§ OBJECTIVE:
From the rows below, return each line that includes the string "qSketchRegion".

◇ ◇ ◇

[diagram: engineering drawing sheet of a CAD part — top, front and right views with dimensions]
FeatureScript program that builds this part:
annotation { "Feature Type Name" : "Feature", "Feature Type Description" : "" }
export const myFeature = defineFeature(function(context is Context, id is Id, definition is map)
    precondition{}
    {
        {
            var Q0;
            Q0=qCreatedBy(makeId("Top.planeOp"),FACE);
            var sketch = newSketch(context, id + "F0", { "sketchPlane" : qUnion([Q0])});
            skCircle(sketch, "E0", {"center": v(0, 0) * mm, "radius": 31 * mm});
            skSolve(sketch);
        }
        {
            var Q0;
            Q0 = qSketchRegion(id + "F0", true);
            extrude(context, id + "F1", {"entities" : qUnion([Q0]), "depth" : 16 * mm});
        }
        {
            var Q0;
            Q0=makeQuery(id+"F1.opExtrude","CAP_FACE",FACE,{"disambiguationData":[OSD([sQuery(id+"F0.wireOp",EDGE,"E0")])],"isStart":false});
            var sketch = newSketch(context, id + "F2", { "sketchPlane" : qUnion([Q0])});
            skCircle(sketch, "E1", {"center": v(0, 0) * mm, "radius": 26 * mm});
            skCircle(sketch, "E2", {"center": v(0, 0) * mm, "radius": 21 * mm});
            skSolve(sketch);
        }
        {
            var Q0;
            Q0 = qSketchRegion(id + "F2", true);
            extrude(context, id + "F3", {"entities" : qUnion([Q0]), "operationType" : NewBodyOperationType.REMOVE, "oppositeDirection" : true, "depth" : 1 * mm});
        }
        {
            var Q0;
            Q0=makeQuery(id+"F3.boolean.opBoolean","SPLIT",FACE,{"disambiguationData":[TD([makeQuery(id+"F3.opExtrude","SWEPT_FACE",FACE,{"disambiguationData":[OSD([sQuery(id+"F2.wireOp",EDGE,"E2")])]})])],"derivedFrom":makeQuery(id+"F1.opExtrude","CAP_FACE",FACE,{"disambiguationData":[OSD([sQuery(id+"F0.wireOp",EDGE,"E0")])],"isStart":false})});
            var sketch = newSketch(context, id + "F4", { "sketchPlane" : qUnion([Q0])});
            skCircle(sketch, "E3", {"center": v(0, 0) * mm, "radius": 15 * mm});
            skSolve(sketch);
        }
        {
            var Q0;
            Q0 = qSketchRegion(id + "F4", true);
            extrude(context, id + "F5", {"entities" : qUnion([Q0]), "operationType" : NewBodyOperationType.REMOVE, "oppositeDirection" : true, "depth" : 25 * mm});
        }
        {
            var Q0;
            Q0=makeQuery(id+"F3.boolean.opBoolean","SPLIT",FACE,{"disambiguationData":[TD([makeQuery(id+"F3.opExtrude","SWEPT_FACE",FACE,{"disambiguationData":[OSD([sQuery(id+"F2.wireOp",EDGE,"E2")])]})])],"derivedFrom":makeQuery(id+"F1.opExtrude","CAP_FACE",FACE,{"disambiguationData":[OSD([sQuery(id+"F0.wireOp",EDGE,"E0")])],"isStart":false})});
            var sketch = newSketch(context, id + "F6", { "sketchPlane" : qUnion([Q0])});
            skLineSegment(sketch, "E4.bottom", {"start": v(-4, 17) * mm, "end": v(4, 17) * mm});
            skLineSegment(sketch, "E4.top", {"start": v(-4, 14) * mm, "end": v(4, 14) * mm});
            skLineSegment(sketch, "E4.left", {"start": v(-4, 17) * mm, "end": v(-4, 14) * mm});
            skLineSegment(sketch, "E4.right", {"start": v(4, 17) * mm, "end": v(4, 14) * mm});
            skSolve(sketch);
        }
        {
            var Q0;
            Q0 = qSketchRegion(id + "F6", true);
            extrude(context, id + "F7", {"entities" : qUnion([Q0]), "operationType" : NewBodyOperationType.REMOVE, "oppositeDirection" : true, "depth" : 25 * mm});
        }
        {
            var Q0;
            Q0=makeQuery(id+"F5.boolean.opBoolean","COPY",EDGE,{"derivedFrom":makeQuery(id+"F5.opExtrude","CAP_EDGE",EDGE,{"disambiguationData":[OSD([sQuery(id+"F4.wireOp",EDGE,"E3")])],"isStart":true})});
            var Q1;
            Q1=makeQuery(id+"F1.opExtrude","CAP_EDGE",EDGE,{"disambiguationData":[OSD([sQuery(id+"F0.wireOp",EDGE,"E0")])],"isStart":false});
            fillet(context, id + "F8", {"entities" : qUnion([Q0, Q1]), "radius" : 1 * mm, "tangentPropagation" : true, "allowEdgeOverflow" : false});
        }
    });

◇ ◇ ◇

§ SOLUTION TO THIS EXERCISE:
            Q0 = qSketchRegion(id + "F0", true);
            Q0 = qSketchRegion(id + "F2", true);
            Q0 = qSketchRegion(id + "F4", true);
            Q0 = qSketchRegion(id + "F6", true);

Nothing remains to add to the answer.